Hace ya siete años que Jorge Mario Bergoglio fue elegido Papa con el nombre de Francisco. No puedo olvidar aquella tarde noche, porque lo recuerdo casi minuto a minuto. Miércoles, 13 de marzo de 2013. Coincidía en un seminario que impartíamos José Antonio Molina, Ignacio Martín Lerma y yo mismo en la Facultad de Letras. Faltaban pocos minutos para la elección del nuevo pontífice y desde una emisora regional me llamaron para dar mi opinión sobre el próximo Papa, del que aún no se sabía nada. Como era la noticia del día interrumpimos el seminario sobre cine un momento para contestar a Onda Regional.

Mis palabras fueron muy prudentes. Dije algo así como que estábamos en una situación inédita en la Iglesia, nunca antes había renunciado un Papa, excepto Celestino V, pero aquello fue distinto, y ahora nos encontrábamos en una tesitura en la que era necesario un cambio. Creo que di un par de nombres que podían ser candidatos, pero erré completamente.
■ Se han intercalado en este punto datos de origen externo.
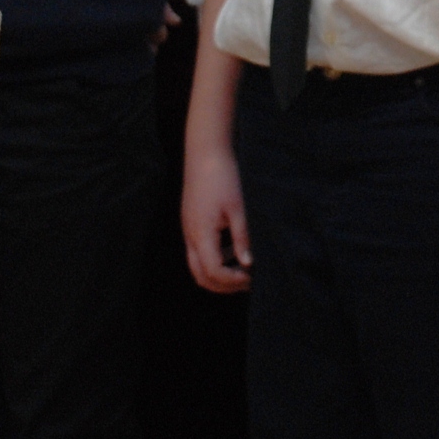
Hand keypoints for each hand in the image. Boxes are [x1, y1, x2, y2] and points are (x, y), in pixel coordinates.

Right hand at [181, 145, 251, 294]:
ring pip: (197, 265)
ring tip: (243, 269)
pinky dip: (214, 259)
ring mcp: (188, 229)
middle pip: (200, 276)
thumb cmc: (223, 177)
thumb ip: (242, 238)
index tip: (251, 278)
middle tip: (247, 283)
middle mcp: (190, 236)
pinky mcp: (190, 222)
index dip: (232, 280)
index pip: (213, 271)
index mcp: (201, 234)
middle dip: (223, 285)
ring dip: (218, 274)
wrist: (204, 152)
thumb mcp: (238, 208)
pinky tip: (234, 250)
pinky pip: (198, 251)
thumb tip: (248, 263)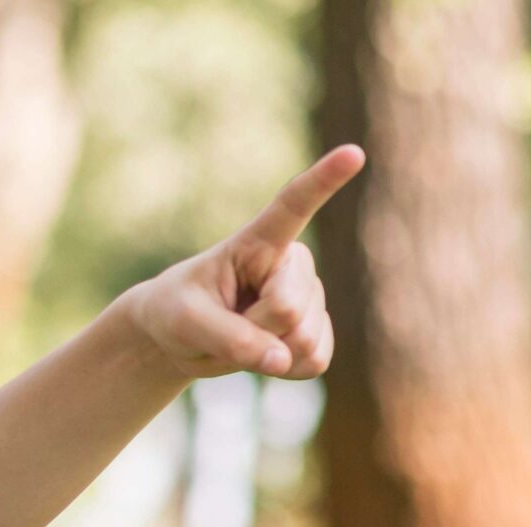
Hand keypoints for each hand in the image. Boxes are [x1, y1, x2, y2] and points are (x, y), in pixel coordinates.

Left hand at [121, 144, 363, 382]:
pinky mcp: (318, 331)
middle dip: (253, 331)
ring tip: (242, 334)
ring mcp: (311, 296)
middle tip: (226, 322)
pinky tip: (266, 353)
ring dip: (265, 352)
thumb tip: (281, 359)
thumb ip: (230, 338)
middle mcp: (295, 263)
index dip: (324, 180)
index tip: (353, 153)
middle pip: (288, 309)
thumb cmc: (176, 313)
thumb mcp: (184, 322)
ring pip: (301, 340)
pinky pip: (312, 361)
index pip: (294, 205)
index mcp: (259, 241)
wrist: (182, 338)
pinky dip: (282, 369)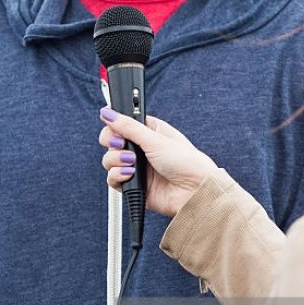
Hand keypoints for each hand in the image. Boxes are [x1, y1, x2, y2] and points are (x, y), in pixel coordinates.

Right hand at [99, 108, 217, 217]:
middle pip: (111, 142)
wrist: (195, 191)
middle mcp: (141, 149)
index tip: (115, 129)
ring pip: (109, 161)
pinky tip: (130, 175)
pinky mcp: (134, 186)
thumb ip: (128, 127)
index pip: (120, 124)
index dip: (113, 126)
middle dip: (113, 144)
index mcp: (148, 131)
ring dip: (116, 161)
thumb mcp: (155, 139)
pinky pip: (113, 180)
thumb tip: (108, 113)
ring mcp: (136, 168)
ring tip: (132, 163)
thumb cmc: (187, 162)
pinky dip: (117, 177)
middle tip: (121, 145)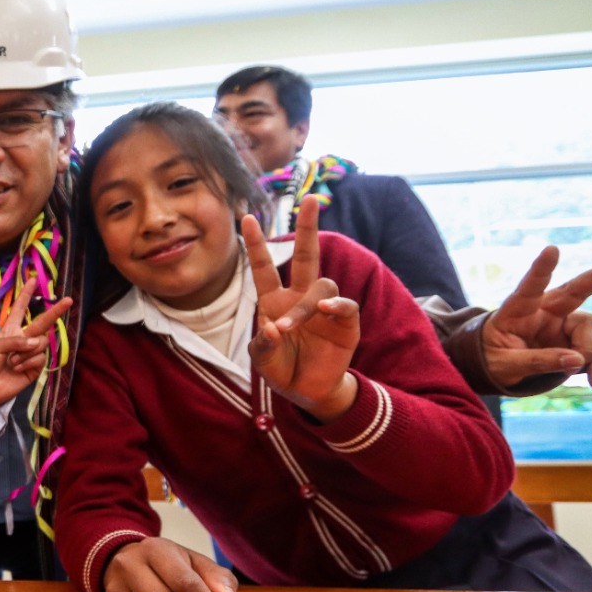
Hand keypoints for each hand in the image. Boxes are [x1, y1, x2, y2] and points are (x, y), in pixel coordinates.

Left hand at [0, 279, 74, 408]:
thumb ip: (15, 341)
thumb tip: (35, 343)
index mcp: (10, 330)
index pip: (20, 309)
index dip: (26, 295)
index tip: (33, 280)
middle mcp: (23, 339)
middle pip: (42, 322)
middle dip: (55, 311)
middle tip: (69, 300)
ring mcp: (30, 354)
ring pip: (41, 343)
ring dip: (26, 352)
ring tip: (12, 362)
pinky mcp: (35, 368)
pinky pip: (40, 358)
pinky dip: (28, 362)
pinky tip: (17, 369)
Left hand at [244, 198, 360, 421]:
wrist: (308, 392)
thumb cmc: (282, 370)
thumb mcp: (263, 362)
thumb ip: (262, 346)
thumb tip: (271, 327)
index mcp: (274, 301)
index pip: (264, 268)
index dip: (256, 244)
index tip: (247, 217)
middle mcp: (300, 298)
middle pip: (307, 255)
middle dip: (308, 227)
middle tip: (310, 199)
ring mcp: (324, 308)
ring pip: (320, 286)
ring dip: (303, 305)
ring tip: (287, 327)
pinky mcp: (345, 323)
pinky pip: (344, 304)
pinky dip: (336, 304)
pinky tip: (326, 308)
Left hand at [483, 246, 591, 390]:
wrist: (498, 368)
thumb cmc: (492, 358)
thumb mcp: (504, 365)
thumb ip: (536, 361)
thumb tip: (577, 360)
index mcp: (518, 309)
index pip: (530, 286)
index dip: (541, 268)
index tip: (551, 249)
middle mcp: (545, 310)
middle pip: (578, 288)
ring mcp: (563, 324)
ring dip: (591, 352)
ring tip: (579, 375)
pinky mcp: (575, 340)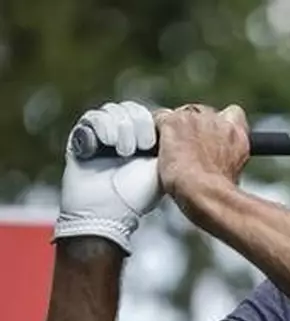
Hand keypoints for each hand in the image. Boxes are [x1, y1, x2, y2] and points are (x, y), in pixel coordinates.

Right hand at [57, 101, 162, 253]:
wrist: (107, 211)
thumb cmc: (137, 195)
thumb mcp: (162, 167)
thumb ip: (169, 144)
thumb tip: (177, 122)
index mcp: (142, 141)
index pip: (148, 113)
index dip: (152, 123)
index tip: (153, 145)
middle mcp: (121, 135)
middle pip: (132, 109)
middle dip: (139, 124)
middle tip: (141, 148)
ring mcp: (100, 135)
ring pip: (113, 110)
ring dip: (122, 128)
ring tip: (124, 152)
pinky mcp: (81, 137)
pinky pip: (92, 117)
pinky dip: (103, 127)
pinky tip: (108, 144)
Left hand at [153, 104, 249, 202]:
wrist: (206, 193)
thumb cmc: (218, 191)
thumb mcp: (233, 170)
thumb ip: (226, 154)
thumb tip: (217, 161)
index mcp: (237, 133)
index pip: (231, 113)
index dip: (218, 125)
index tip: (211, 137)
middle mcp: (219, 120)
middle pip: (202, 112)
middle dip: (193, 126)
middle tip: (187, 147)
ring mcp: (195, 119)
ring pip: (179, 114)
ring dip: (175, 129)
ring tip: (173, 152)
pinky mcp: (173, 122)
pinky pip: (159, 118)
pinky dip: (157, 131)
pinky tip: (159, 149)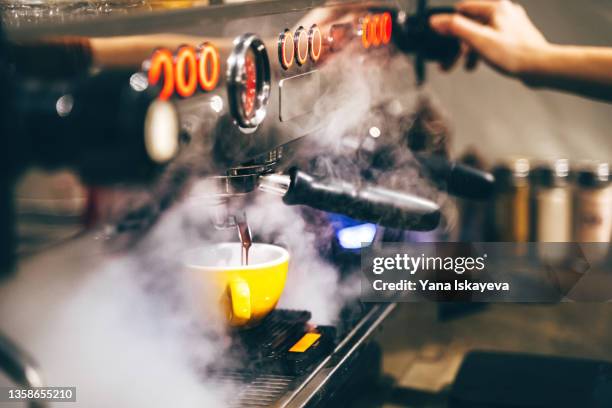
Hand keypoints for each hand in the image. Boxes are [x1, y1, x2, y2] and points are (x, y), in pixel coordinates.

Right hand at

Acabado el seminario me marché a casa. En el coche iba escuchando RNE en directo. El nuevo Papa se asomaría al balcón de la plaza de San Pedro, el locutor retransmitía la escena con emoción contenida. Sonaban las palabras en latín del Cardenal que presentaban al nuevo Papa: «Annuntio vobis gaudium magnum, habemus papam!... Cardinalem Bergoglio? qui sibi nomem imposuit Franciscum». En este momento, tuve que detener el vehículo, porque no podía creer que un Papa de la Iglesia católica se impusiera el nombre de Francisco, del santo de Asís, el santo de la pobreza, la humildad y la paz. Desde una perspectiva estrictamente política, San Francisco representa justo lo opuesto al papado: sencillez, humildad, pobreza, amor, renuncia, decoro, cercanía? En definitiva, Papa y Francisco son términos casi irreconciliables en la historia de la política eclesial, y Bergoglio unía en su persona esta radical imposibilidad, dando una señal muy potente. Un Papa llamado Francisco debía ser el Papa de la pobreza, por necesidad, y así lo está demostrando, pero, sobre todo, un Papa llamado Francisco debía ser el Papa de la reforma eclesial.

Resuenan las palabras de la iglesia de San Damián que escuchó San Francisco: «Ve y repara mi Iglesia, que amenaza ruina». La Iglesia católica amenaza ruina y el Papa Francisco ha emprendido el camino de la reforma. De una reforma que debe llegar a ser una revolución, pero tranquila, sin muertos de por medio, sin intrigas, sin vencedores y vencidos.

Estamos inmersos en un proceso de reconstrucción de una Iglesia que debe volver a la piedra sobre la que edificar de nuevo. Aquella piedra está vinculada a la vida y predicación de un galileo ejecutado por el Imperio romano como disidente. Y también está vinculada a la buena noticia para los pobres y oprimidos de este mundo. Si la Iglesia no es la voz de los oprimidos, si no es su valedora, no será la Iglesia de Jesús de Nazaret, seguirá siendo un poder más, como los de este mundo.